Activity - Only the pictures are to be dropped; return all other data below exactly.

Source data
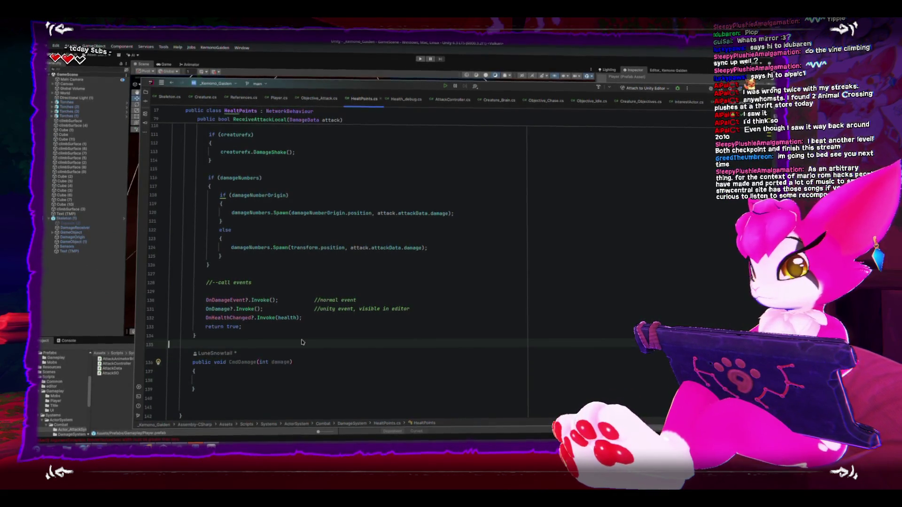
{"action": "key", "text": "Return"}
{"action": "type", "text": "[Command"}
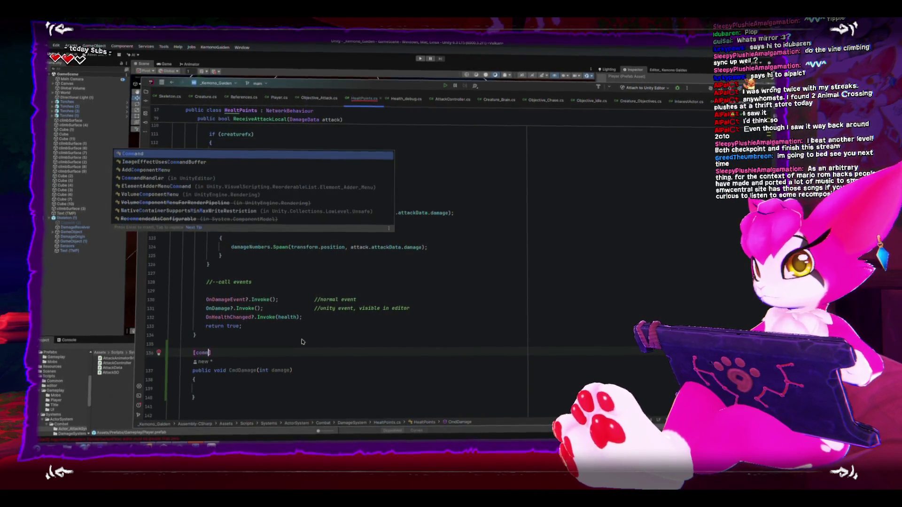
{"action": "key", "text": "Down"}
{"action": "key", "text": "Down"}
{"action": "key", "text": "Down"}
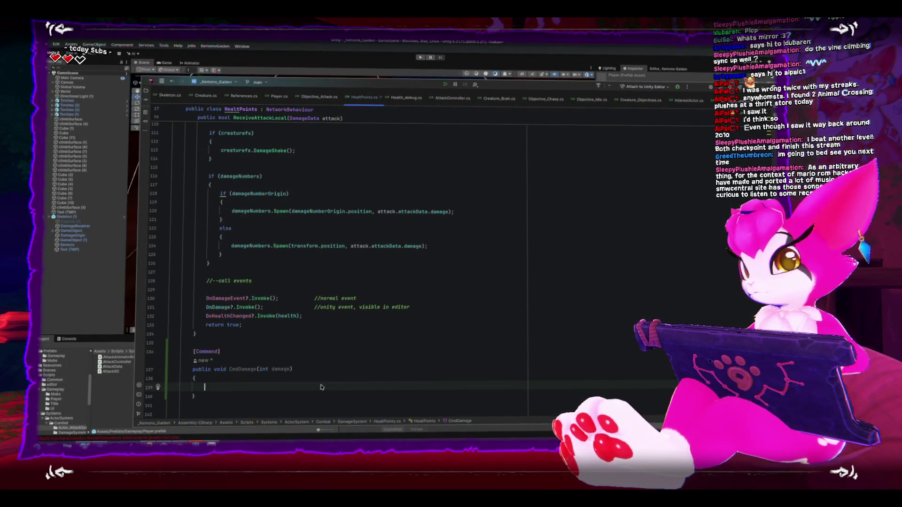
{"action": "scroll", "coordinate": [296, 375], "scroll_direction": "up", "scroll_amount": 1}
{"action": "left_click", "coordinate": [329, 353]}
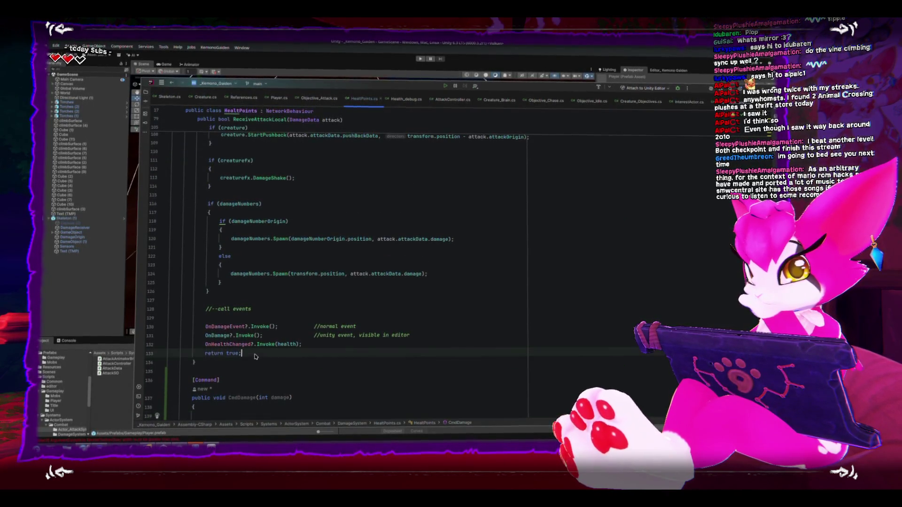
{"action": "left_click", "coordinate": [334, 347]}
{"action": "left_click", "coordinate": [344, 348]}
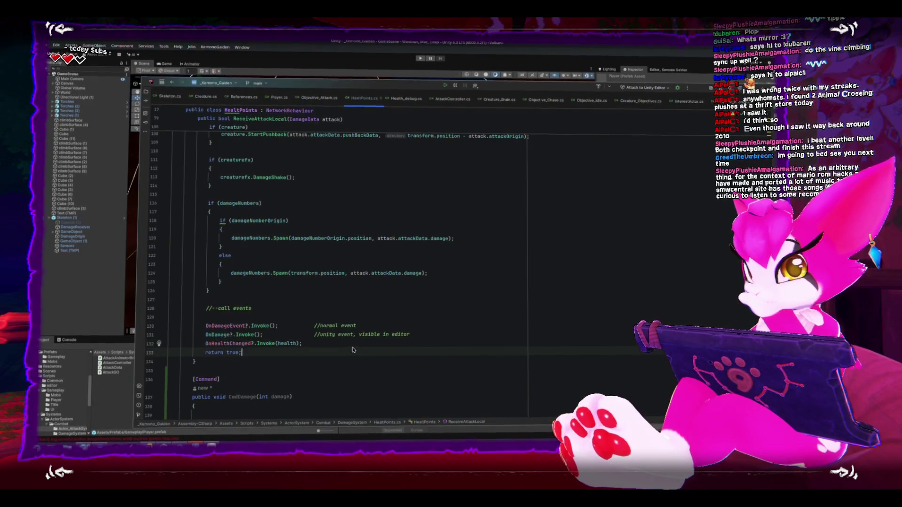
{"action": "mouse_move", "coordinate": [345, 346]}
{"action": "left_mouse_down"}
{"action": "mouse_move", "coordinate": [248, 275]}
{"action": "mouse_move", "coordinate": [249, 324]}
{"action": "left_mouse_up"}
{"action": "mouse_move", "coordinate": [301, 397]}
{"action": "left_mouse_down"}
{"action": "mouse_move", "coordinate": [263, 357]}
{"action": "mouse_move", "coordinate": [221, 270]}
{"action": "mouse_move", "coordinate": [200, 196]}
{"action": "mouse_move", "coordinate": [209, 185]}
{"action": "left_mouse_up"}
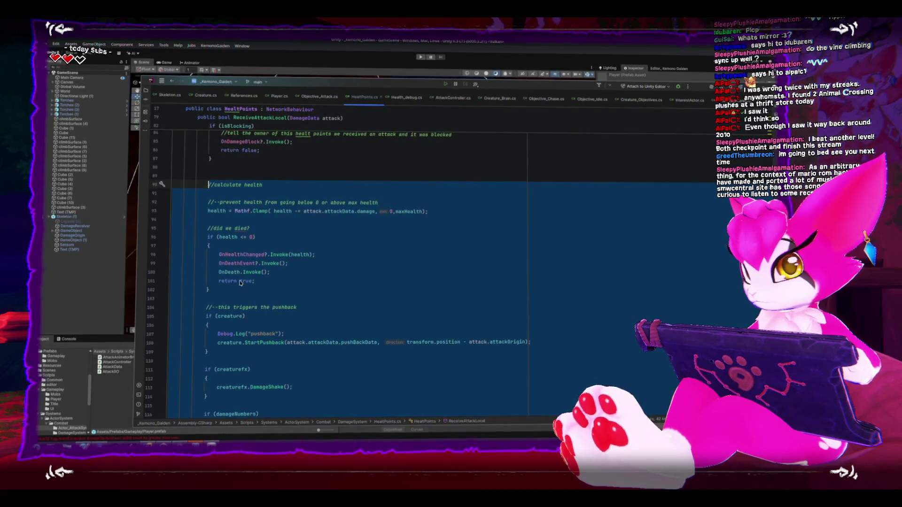
{"action": "scroll", "coordinate": [240, 282], "scroll_direction": "down", "scroll_amount": 6}
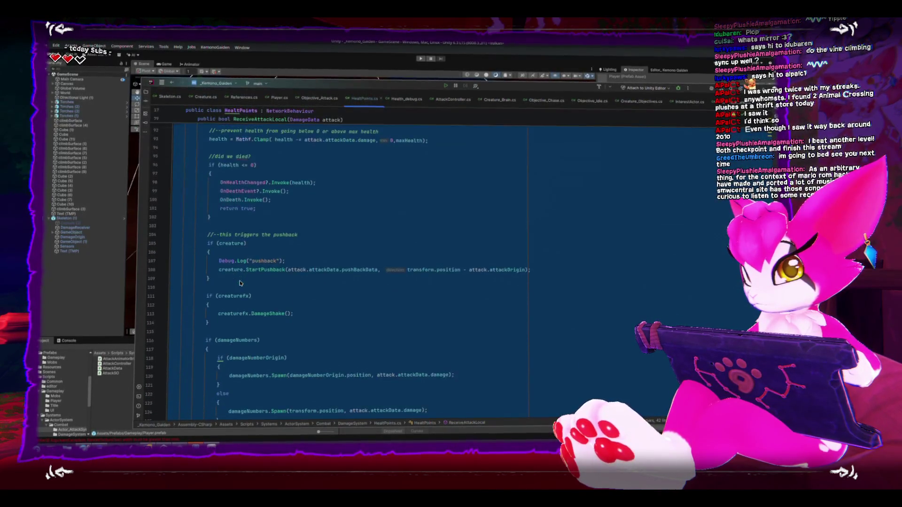
{"action": "scroll", "coordinate": [239, 282], "scroll_direction": "down", "scroll_amount": 1}
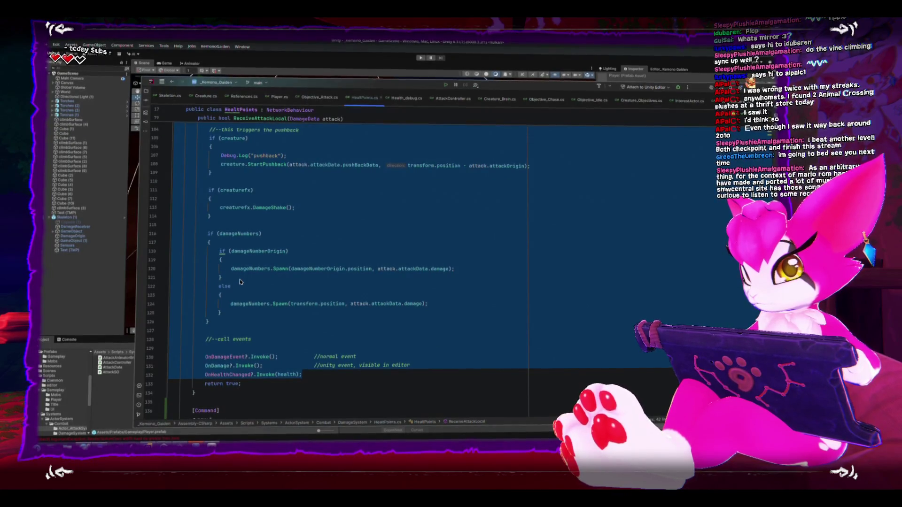
{"action": "scroll", "coordinate": [240, 280], "scroll_direction": "up", "scroll_amount": 3}
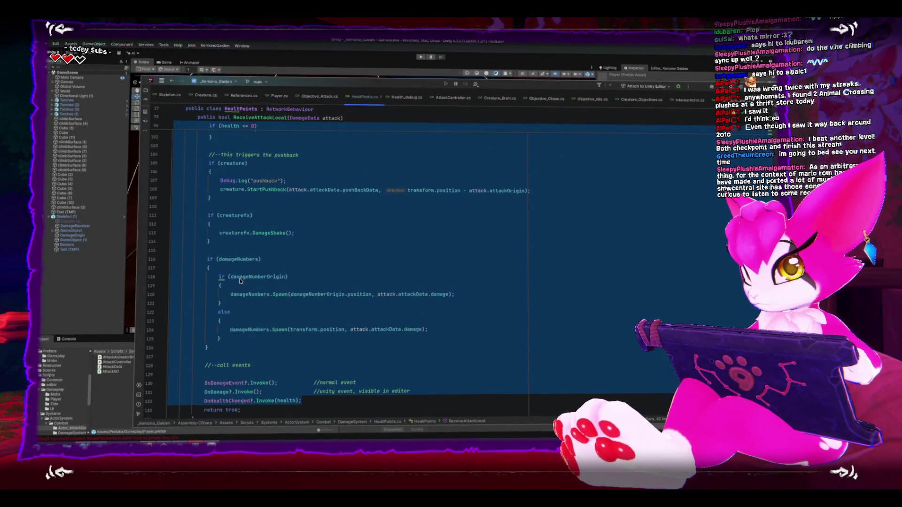
{"action": "scroll", "coordinate": [239, 281], "scroll_direction": "up", "scroll_amount": 7}
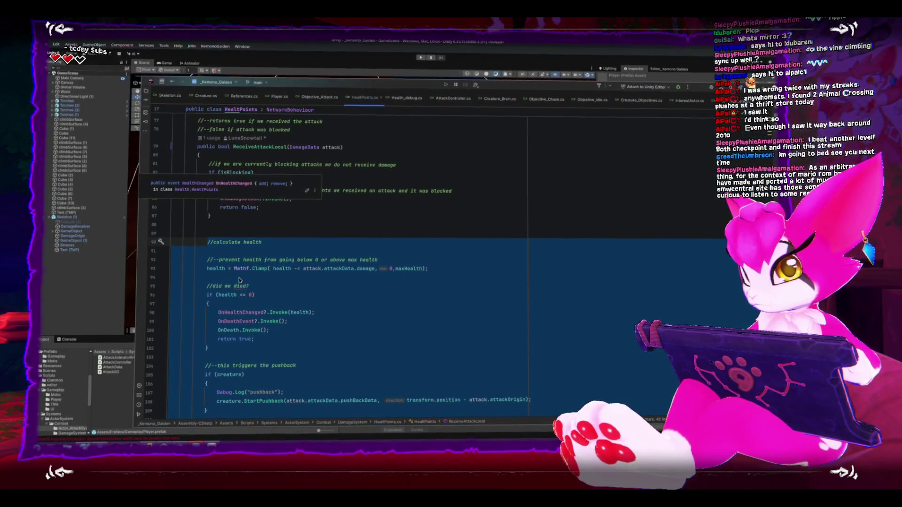
{"action": "key", "text": "BackSpace"}
{"action": "left_click", "coordinate": [240, 306]}
{"action": "key", "text": "ctrl+v"}
{"action": "scroll", "coordinate": [240, 307], "scroll_direction": "up", "scroll_amount": 1}
{"action": "scroll", "coordinate": [240, 306], "scroll_direction": "up", "scroll_amount": 8}
{"action": "key", "text": "ctrl+z"}
{"action": "key", "text": "ctrl+z"}
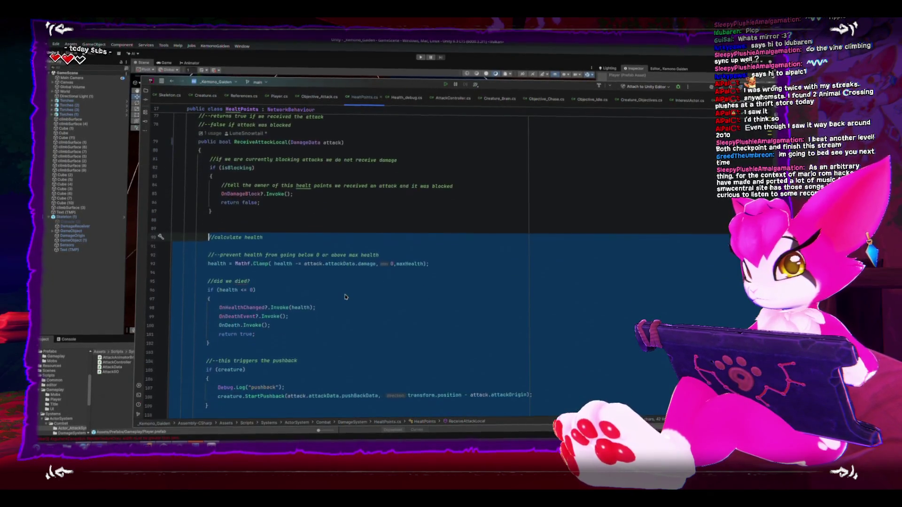
{"action": "scroll", "coordinate": [345, 298], "scroll_direction": "down", "scroll_amount": 2}
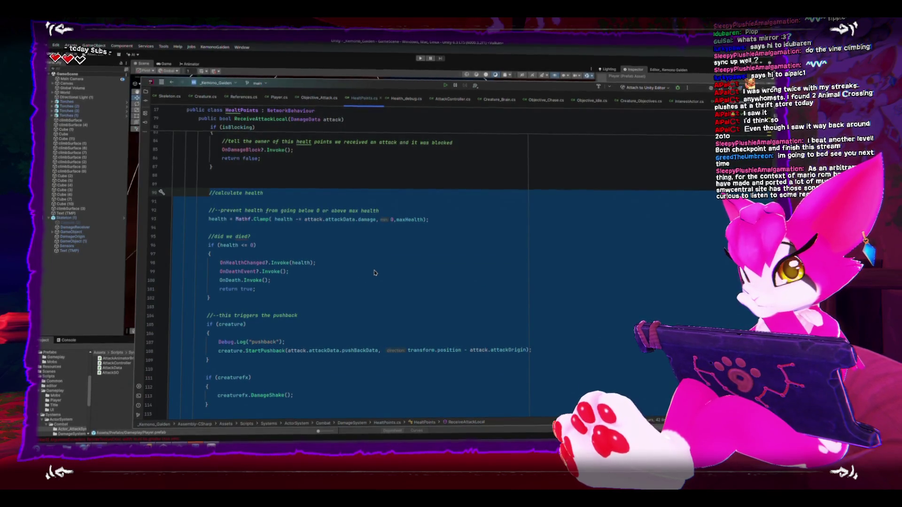
{"action": "left_click", "coordinate": [396, 259]}
{"action": "scroll", "coordinate": [369, 295], "scroll_direction": "down", "scroll_amount": 4}
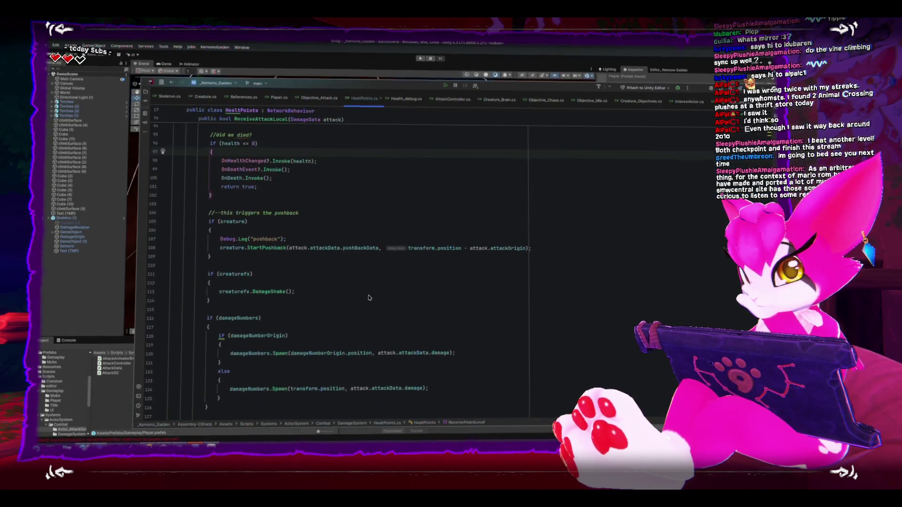
{"action": "scroll", "coordinate": [368, 297], "scroll_direction": "down", "scroll_amount": 4}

Finished task -
{"action": "key", "text": "Return"}
{"action": "type", "text": "[Command"}
{"action": "key", "text": "Down"}
{"action": "key", "text": "Down"}
{"action": "key", "text": "Down"}
{"action": "scroll", "coordinate": [296, 375], "scroll_direction": "up", "scroll_amount": 1}
{"action": "left_click", "coordinate": [329, 353]}
{"action": "left_click", "coordinate": [334, 347]}
{"action": "left_click", "coordinate": [344, 348]}
{"action": "mouse_move", "coordinate": [345, 346]}
{"action": "left_mouse_down"}
{"action": "mouse_move", "coordinate": [248, 275]}
{"action": "mouse_move", "coordinate": [249, 324]}
{"action": "left_mouse_up"}
{"action": "mouse_move", "coordinate": [301, 397]}
{"action": "left_mouse_down"}
{"action": "mouse_move", "coordinate": [263, 357]}
{"action": "mouse_move", "coordinate": [221, 270]}
{"action": "mouse_move", "coordinate": [200, 196]}
{"action": "mouse_move", "coordinate": [209, 185]}
{"action": "left_mouse_up"}
{"action": "scroll", "coordinate": [240, 282], "scroll_direction": "down", "scroll_amount": 6}
{"action": "scroll", "coordinate": [239, 282], "scroll_direction": "down", "scroll_amount": 1}
{"action": "scroll", "coordinate": [240, 280], "scroll_direction": "up", "scroll_amount": 3}
{"action": "scroll", "coordinate": [239, 281], "scroll_direction": "up", "scroll_amount": 7}
{"action": "key", "text": "BackSpace"}
{"action": "left_click", "coordinate": [240, 306]}
{"action": "key", "text": "ctrl+v"}
{"action": "scroll", "coordinate": [240, 307], "scroll_direction": "up", "scroll_amount": 1}
{"action": "scroll", "coordinate": [240, 306], "scroll_direction": "up", "scroll_amount": 8}
{"action": "key", "text": "ctrl+z"}
{"action": "key", "text": "ctrl+z"}
{"action": "scroll", "coordinate": [345, 298], "scroll_direction": "down", "scroll_amount": 2}
{"action": "left_click", "coordinate": [396, 259]}
{"action": "scroll", "coordinate": [369, 295], "scroll_direction": "down", "scroll_amount": 4}
{"action": "scroll", "coordinate": [368, 297], "scroll_direction": "down", "scroll_amount": 4}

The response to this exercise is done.